The Court assumes the truth of the factual allegations in the Amended Complaint for purposes of this Memorandum and Order. Plaintiff alleges that Tim Hortons, Restaurant Brands, and Burger King merged in 2014. (Id. at 5.) On November 6, 2016, Plaintiff purchased food from a Burger King restaurant located at 1297 Fulton Street in Brooklyn, New York and subsequently “began having abdominal pains” after eating “the meal at his residence.” (Id. at 2.) Plaintiff sought medical treatment at Woodhull Medical Center, where he was diagnosed with “gastroenteritis[,] colitis and cystitis.” (Id. at 3.) Plaintiff filed a complaint with Burger King “within 48 hours of this incident,” but received no response. (Id.) Plaintiff later discovered that the same Burger King had been “penalized” in 2014 and 2015 for failing to maintain food at proper temperatures, had been fined

twice for sanitary violations in 2016, and had been fined for sanitary violations in 2017 and 2019. (Id. at 4.) Plaintiff alleges that Defendants engaged in “deceptive and unfair acts,” “failed to conform to safety regulations and provisions,” and sold goods that were “not suitable for sale,” in violation of the Uniform Commercial Code. (Id. at 5.) Plaintiff seeks $2 million in “punitive and compensatory relief.” (Id. at 6.) II. Discussion a. Standard of review A complaint must plead “enough facts to state a claim to relief that is plausible on its

face.” Bell Atl. Corp. v. Twombly, 550 U.S. 544, 570 (2007).

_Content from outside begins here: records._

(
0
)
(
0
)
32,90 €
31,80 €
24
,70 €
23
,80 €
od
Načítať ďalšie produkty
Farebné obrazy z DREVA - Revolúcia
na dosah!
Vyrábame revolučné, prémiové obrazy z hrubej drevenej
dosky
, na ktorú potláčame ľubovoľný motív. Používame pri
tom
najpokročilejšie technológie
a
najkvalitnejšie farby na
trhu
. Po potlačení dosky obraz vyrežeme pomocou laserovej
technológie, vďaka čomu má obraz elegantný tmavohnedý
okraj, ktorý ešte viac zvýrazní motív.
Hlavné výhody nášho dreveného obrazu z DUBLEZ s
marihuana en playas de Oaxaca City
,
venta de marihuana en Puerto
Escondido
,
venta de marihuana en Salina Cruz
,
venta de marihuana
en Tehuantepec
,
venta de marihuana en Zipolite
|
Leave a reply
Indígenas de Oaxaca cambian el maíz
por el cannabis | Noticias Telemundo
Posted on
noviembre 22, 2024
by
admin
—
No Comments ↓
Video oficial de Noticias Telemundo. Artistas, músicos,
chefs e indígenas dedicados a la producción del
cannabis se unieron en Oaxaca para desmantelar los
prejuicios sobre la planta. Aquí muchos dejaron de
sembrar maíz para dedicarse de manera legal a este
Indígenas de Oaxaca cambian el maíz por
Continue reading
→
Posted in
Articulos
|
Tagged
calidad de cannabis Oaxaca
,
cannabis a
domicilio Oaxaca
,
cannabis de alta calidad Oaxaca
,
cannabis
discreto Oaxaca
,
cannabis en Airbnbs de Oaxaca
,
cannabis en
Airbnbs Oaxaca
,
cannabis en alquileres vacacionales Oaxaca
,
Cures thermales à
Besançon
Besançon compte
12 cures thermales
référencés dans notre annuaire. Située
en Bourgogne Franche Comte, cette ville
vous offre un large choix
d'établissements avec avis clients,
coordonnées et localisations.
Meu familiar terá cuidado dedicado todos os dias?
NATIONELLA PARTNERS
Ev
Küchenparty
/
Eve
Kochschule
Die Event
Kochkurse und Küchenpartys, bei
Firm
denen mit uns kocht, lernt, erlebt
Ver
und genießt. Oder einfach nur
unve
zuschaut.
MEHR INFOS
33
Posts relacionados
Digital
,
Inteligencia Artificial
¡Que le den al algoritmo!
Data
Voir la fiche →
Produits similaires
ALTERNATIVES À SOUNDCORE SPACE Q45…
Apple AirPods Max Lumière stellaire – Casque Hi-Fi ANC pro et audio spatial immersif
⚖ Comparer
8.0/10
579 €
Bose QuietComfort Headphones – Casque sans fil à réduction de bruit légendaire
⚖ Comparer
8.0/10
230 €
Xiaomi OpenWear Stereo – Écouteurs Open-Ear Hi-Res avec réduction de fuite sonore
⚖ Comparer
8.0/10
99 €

A claim is plausible “when the plaintiff pleads factual content that allows the court to draw the reasonable inference that the defendant is liable for the misconduct alleged.” Matson v. Bd. of Educ., 631 F.3d 57, 63 (2d Cir. 2011) (quoting Ashcroft v. Iqbal, 556 U.S. 662, 678 (2009)). Although all allegations contained in the complaint are assumed to be true, this tenet is “inapplicable to legal conclusions.” Iqbal,

556 U.S. at 678. In reviewing a pro se complaint, a court must be mindful that a plaintiff’s pleadings should be held “to less stringent standards than formal pleadings drafted by lawyers.” Erickson v. Pardus, 551 U.S. 89, 94 (2007) (per curiam) (quoting Estelle v. Gamble, 429 U.S. 97, 106 (1976)); see Harris v. Mills, 572 F.3d 66, 72 (2d Cir. 2009) (noting that after Twombly, the court “remain[s] obligated to construe a pro se complaint liberally”). Nevertheless, the Court is required to dismiss sua sponte an in forma pauperis action if the Court determines it “(i) is frivolous or malicious; (ii) fails to state a claim on which relief may be granted; or (iii) seeks monetary relief against a defendant who is immune from such relief.” 28 U.S.C. 1915(e)(2)(B); see also Abbas v. Dixon, 480 F.3d 636, 639 (2d Cir. 2007). In addition, if the Court “determines at any time that it lacks subject-matter jurisdiction,

the Court must dismiss the action.” Fed. R. Civ. P. 12(h)(3); see also Cortlandt St. Recovery Corp. v. Hellas Telecomms., S.À.R.L., 790 F.3d 411, 416–17 (2d Cir. 2015) (A district court may dismiss an action for lack of subject matter jurisdiction pursuant to Rule 12(b)(1) when the court “lacks the statutory or constitutional power to adjudicate it . . . .” (quoting Makarova v. United States, 201 F.3d 110, 113 (2d Cir. 2000))). b. The Court lacks subject matter jurisdiction Plaintiff invokes the Court’s diversity jurisdiction pursuant to 28 U.S.C. § 1332. (Am. Compl. 2.) Federal courts are courts of limited jurisdiction and may not hear cases if they lack

subject matter jurisdiction over the issues presented. Lyndonville Sav. Bank & Trust Co. v. Lussier, 211 F.3d 697, 700–01 (2d Cir. 2000). Under the diversity jurisdiction statute, federal courts have subject matter jurisdiction over state-law claims where the plaintiff and defendant are of diverse citizenship and “the matter in controversy exceeds the sum or value of $75,000, exclusive of interest and costs.” 28 U.S.C. § 1332(a); see also Pa. Pub. Sch. Emps.’ Ret. Sys. v.

Morgan Stanley & Co., 772 F.3d 111, 117–18 (2d Cir. 2014) (“Subject matter jurisdiction is based on 28 U.S.C. § 1332, which requires ‘complete diversity,’ i.e.